* [EXTRACT]:

Celebrating 150 Years of Music

During our 150th anniversary year, we will celebrate our musical heritage by featuring a hymn each month. We will start with a hymn that was written the same year as Zion’s founding. In subsequent months we’ll sample hymns from each of the hymnals we’ve used and reprise music from previous anniversary celebrations. The congregation will have the opportunity to vote for their favorite hymns and Sunday School songs and of course, there will be a music-filled anniversary service on March 13. In the bulletin and weekly announcements, we’ll share a bit of the history of each month’s hymn.

December Hymns of the Month

As our 150 th anniversary year comes to a close, we will finish our hymn-of-the-month series by featuring
all of the hymns we are singing for the December 18, 2022 service of lessons and carols. You will find a
brief description of each hymn in the service bulletin. You can find the descriptions of all of our
anniversary hymns of the month on Zion’s website.

* [ENTRIES SUPPLIED]:
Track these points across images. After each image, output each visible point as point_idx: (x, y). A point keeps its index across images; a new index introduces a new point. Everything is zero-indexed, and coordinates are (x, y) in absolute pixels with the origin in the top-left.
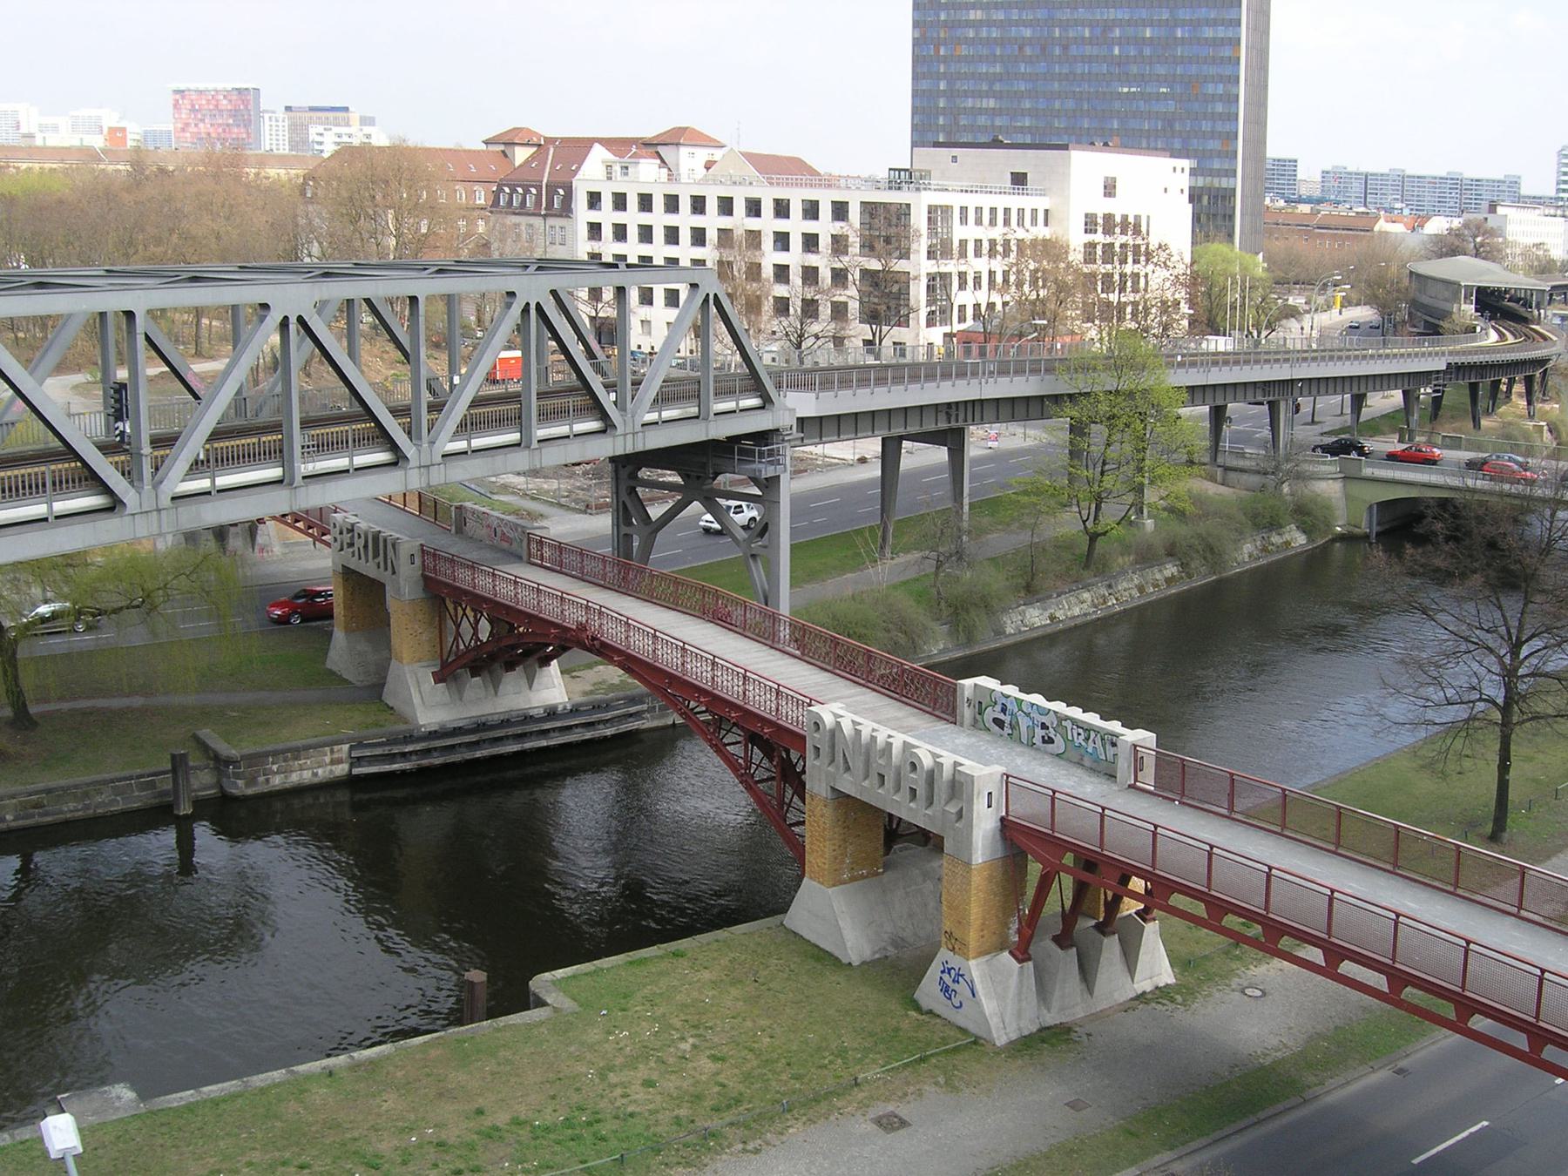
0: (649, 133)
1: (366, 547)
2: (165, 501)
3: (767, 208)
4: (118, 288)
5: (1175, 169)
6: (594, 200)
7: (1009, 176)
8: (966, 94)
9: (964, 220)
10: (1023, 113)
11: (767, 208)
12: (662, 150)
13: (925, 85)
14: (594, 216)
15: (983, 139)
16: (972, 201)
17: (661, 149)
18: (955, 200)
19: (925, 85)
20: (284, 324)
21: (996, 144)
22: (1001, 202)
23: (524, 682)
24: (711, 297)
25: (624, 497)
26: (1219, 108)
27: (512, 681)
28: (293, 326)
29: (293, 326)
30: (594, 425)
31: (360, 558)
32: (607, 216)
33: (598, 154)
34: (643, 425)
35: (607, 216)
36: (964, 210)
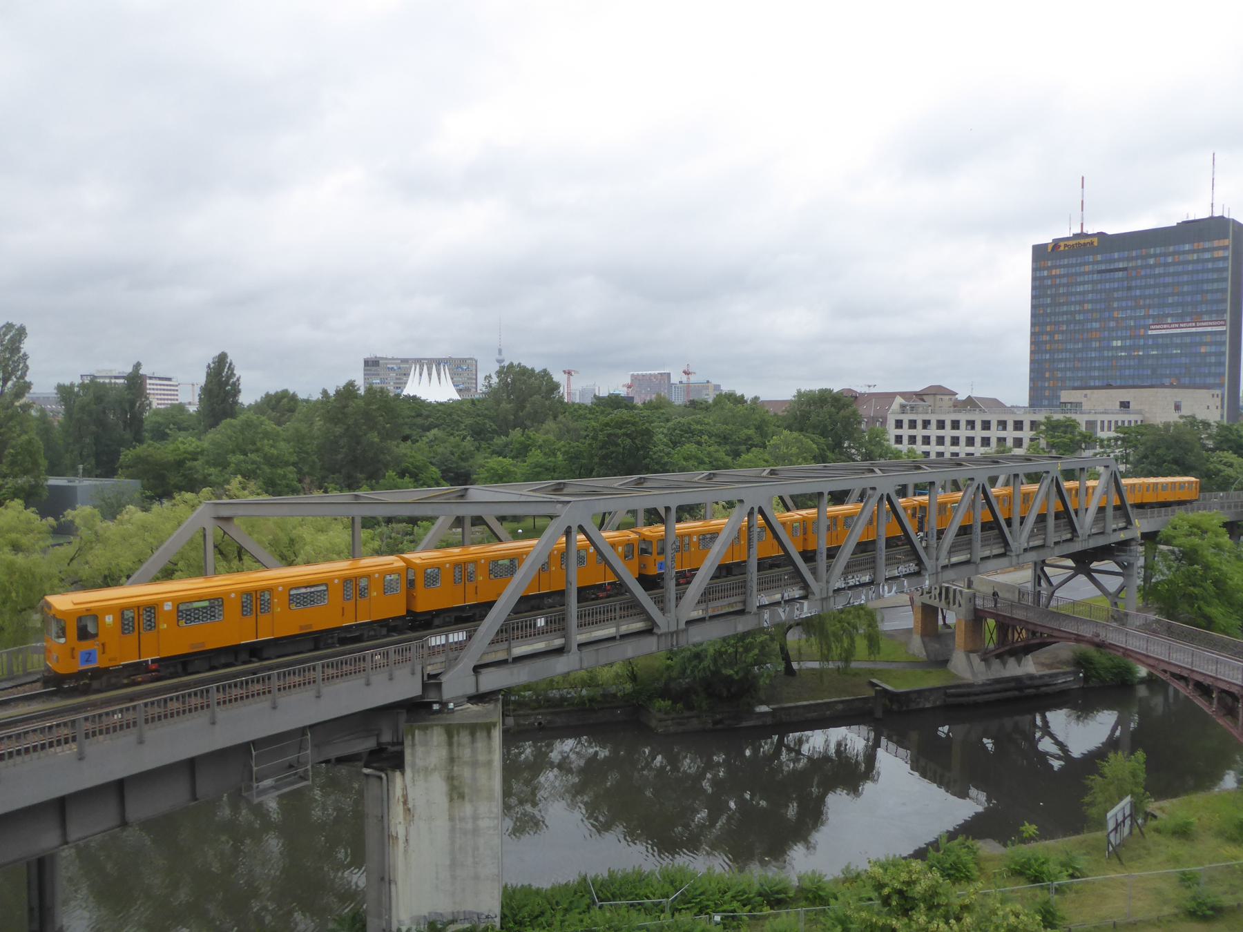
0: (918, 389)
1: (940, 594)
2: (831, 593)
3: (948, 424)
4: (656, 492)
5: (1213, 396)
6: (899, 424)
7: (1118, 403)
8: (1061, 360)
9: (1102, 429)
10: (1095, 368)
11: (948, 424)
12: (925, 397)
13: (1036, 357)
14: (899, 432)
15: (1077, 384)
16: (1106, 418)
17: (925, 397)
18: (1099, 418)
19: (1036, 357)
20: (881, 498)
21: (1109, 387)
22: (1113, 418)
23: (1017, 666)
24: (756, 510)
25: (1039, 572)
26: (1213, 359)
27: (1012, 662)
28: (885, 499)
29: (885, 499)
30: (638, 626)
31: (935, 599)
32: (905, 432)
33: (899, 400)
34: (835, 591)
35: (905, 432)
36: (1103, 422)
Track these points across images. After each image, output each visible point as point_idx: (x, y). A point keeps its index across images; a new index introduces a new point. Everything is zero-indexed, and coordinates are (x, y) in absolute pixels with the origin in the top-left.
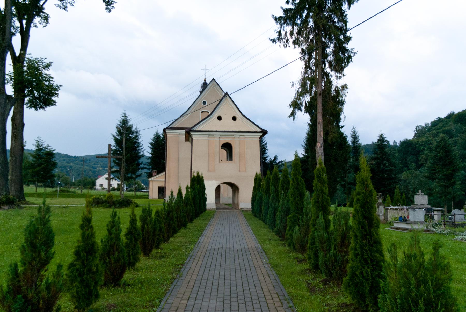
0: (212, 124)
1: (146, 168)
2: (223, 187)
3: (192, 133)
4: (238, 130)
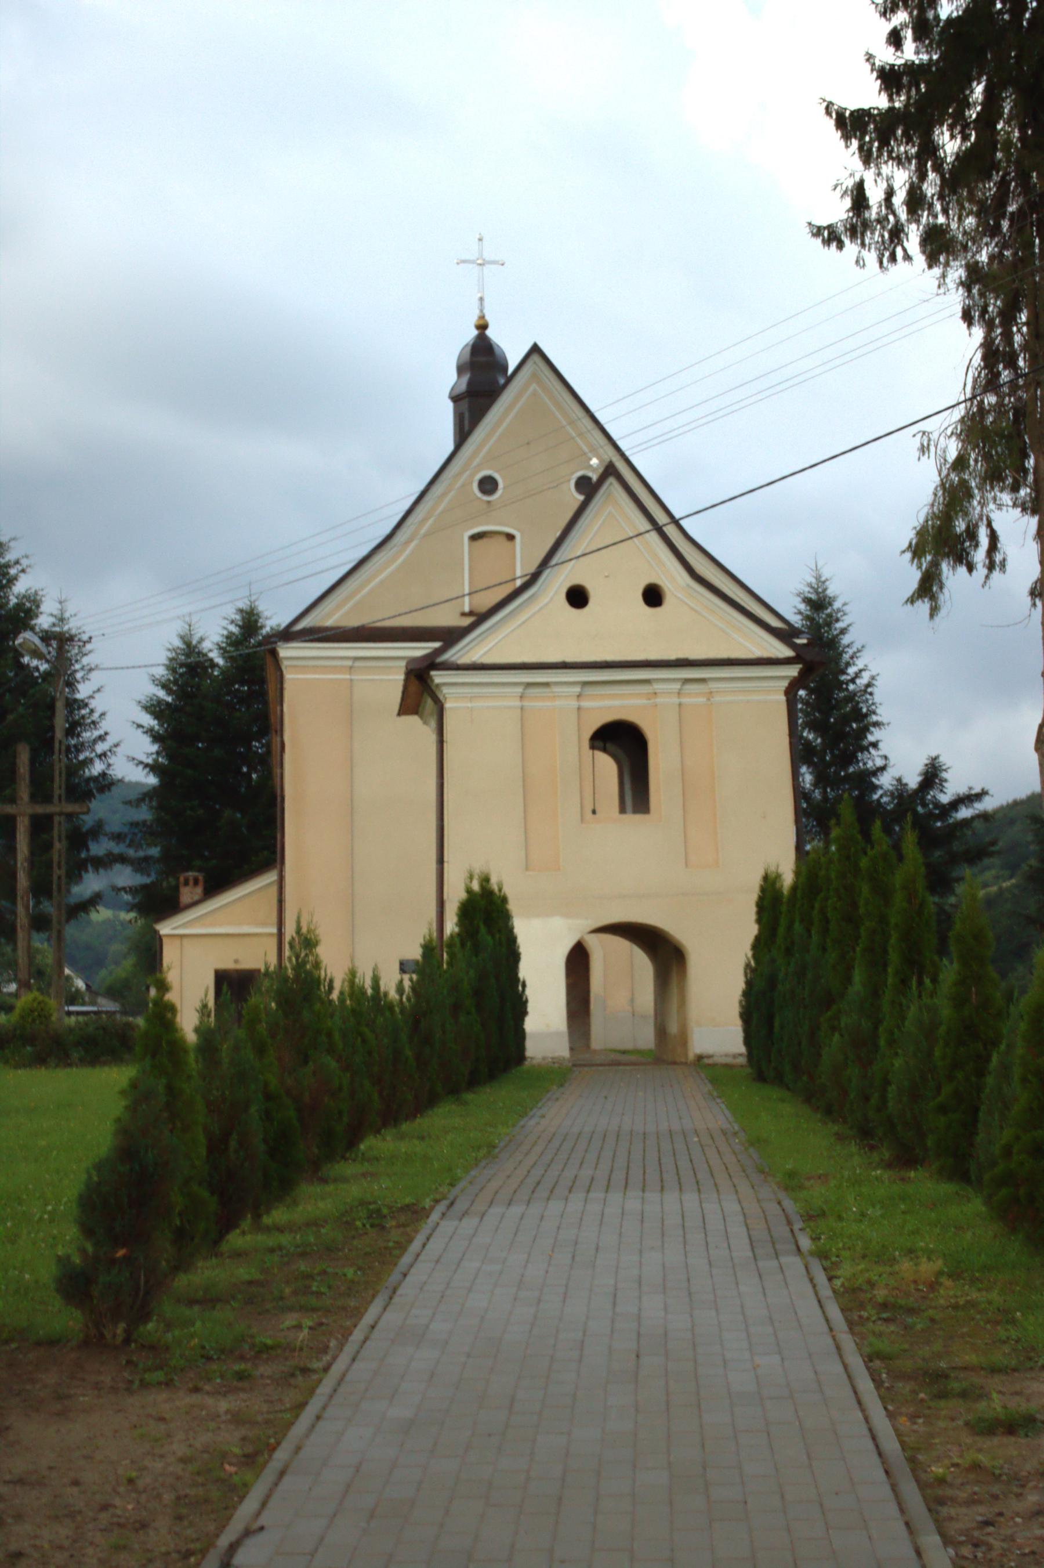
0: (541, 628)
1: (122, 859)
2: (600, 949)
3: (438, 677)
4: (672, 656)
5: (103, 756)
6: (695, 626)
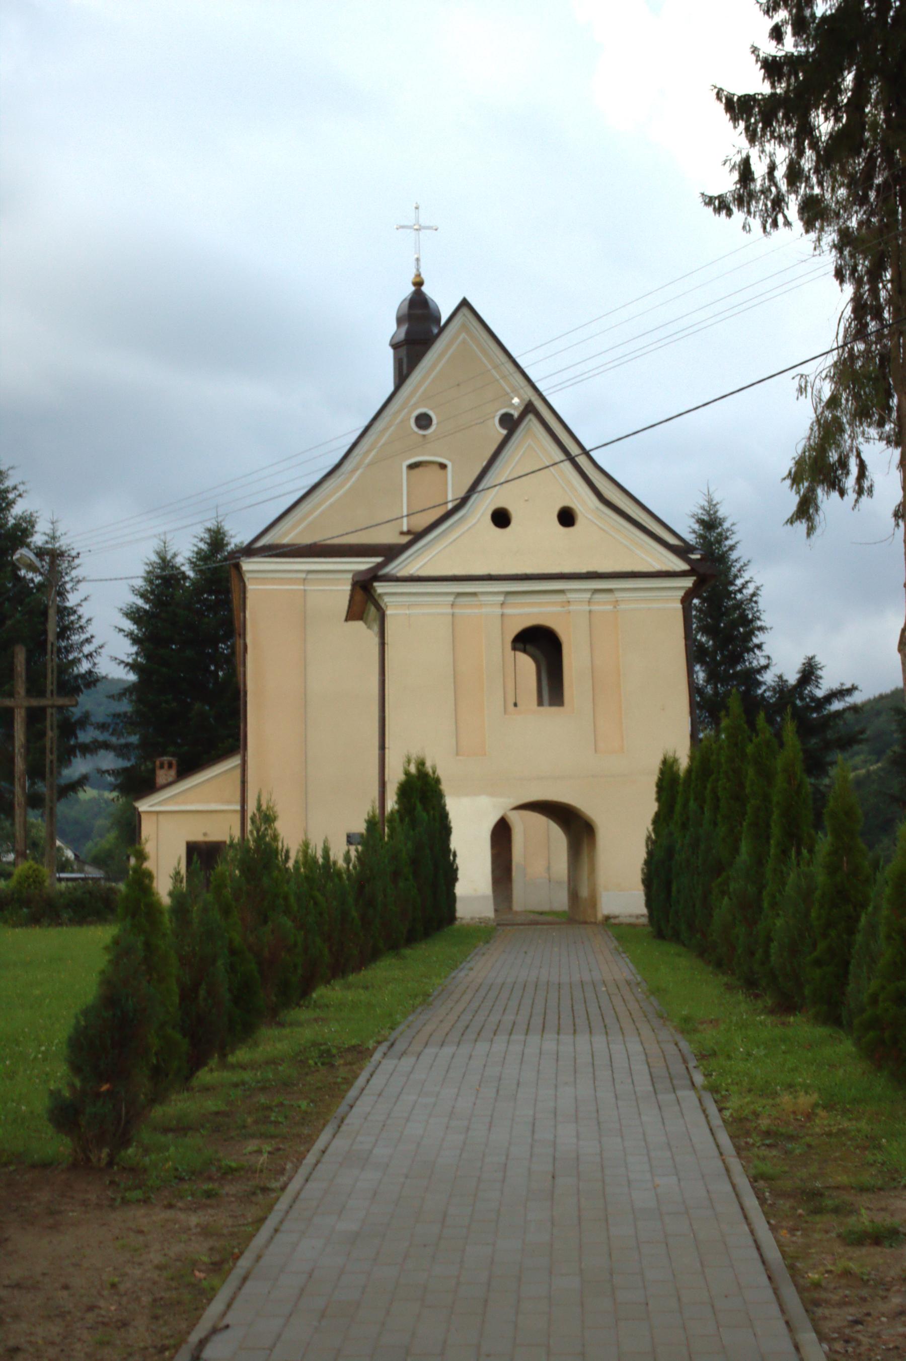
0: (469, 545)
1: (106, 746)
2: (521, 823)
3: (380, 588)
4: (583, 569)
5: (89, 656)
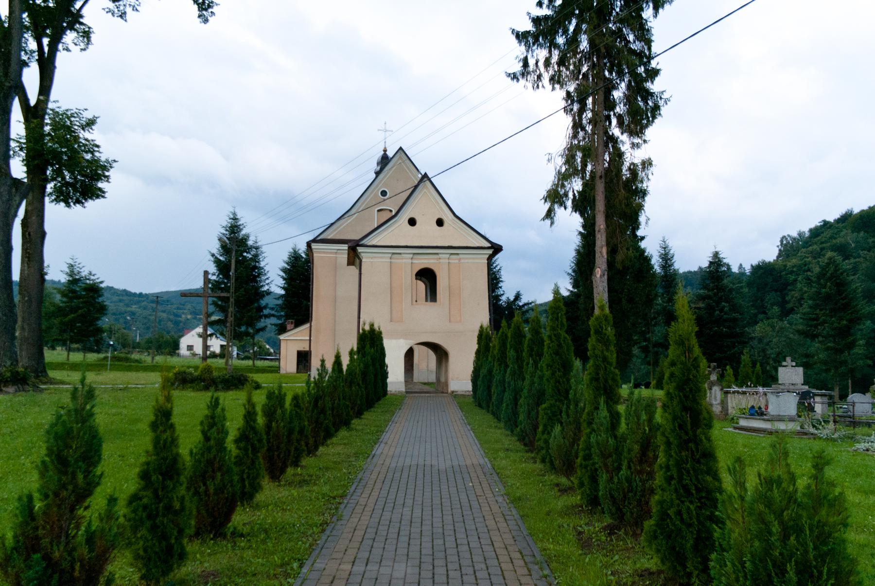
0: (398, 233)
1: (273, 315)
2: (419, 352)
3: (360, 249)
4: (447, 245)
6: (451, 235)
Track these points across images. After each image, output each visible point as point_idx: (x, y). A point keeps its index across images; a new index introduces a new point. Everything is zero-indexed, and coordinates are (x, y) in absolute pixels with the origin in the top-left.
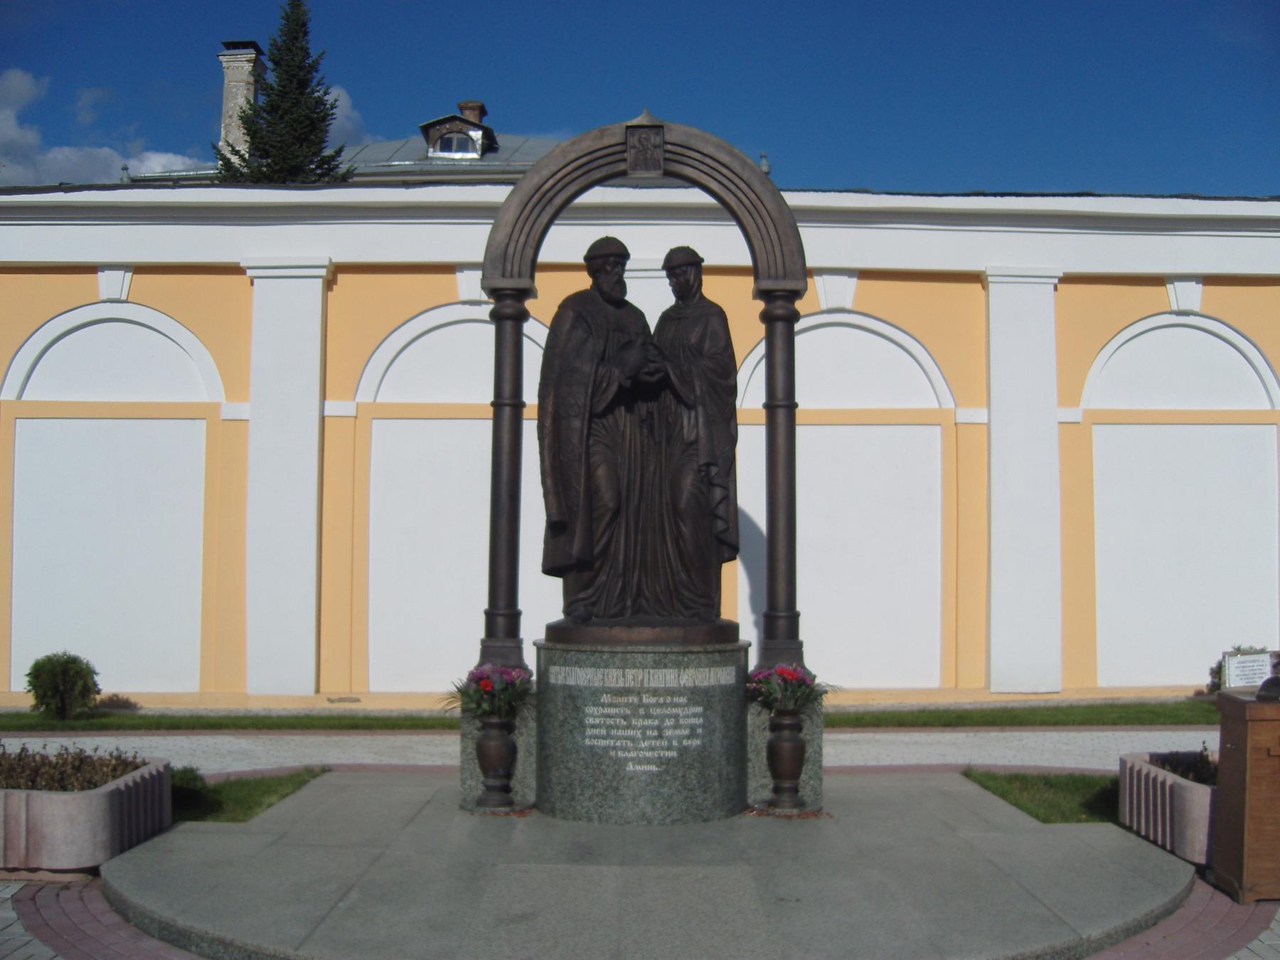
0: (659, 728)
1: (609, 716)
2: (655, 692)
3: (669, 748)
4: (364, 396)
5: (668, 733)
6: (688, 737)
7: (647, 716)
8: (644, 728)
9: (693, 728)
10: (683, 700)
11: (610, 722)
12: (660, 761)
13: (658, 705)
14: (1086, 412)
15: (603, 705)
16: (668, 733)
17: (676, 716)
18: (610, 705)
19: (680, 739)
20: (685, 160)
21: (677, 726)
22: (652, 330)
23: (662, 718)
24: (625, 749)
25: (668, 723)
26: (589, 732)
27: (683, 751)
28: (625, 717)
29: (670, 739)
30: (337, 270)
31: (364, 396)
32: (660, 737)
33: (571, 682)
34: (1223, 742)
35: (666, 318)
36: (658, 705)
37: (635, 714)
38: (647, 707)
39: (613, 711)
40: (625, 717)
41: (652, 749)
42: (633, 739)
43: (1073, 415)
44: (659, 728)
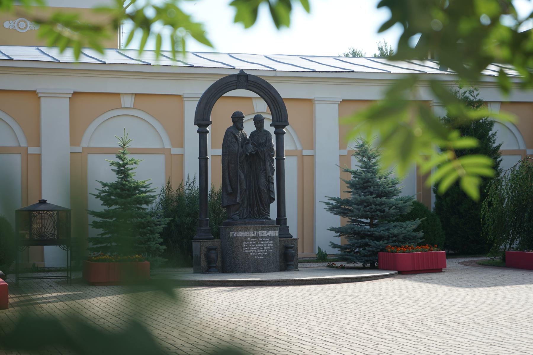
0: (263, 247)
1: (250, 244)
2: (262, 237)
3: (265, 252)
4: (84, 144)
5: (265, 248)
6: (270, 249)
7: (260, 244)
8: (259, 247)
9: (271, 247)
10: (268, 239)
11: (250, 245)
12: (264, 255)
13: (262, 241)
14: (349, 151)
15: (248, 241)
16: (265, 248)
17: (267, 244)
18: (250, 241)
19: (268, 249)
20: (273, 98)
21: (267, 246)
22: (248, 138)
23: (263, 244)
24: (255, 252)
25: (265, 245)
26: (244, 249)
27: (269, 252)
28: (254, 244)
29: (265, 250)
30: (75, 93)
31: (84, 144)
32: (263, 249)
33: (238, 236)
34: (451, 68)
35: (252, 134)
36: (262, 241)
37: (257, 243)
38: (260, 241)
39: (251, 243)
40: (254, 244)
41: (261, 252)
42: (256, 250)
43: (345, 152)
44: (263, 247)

* [TASK A]: Translate into Spanish this sentence from the anniversary text: "We will start with a hymn that was written the same year as Zion’s founding."
* [TASK B]: For each statement, say yes or no according to the anniversary text, and quote the words that decide it. (i) A music-filled anniversary service is set for March 13. (ii) The congregation will get to vote for its favorite hymns and Sunday School songs. (iii) The service of lessons and carols takes place on December 25, 2022.
Work only from the anniversary text, not from the entries.

* [WORKED ANSWER A]: Comenzaremos con un himno que fue escrito el mismo año de la fundación de Zion.

* [WORKED ANSWER B]:
(i) Yes: "there will be a music-filled anniversary service on March 13"
(ii) Yes: "The congregation will have the opportunity to vote for their favorite hymns and Sunday School songs"
(iii) No: "the December 18, 2022 service of lessons and carols"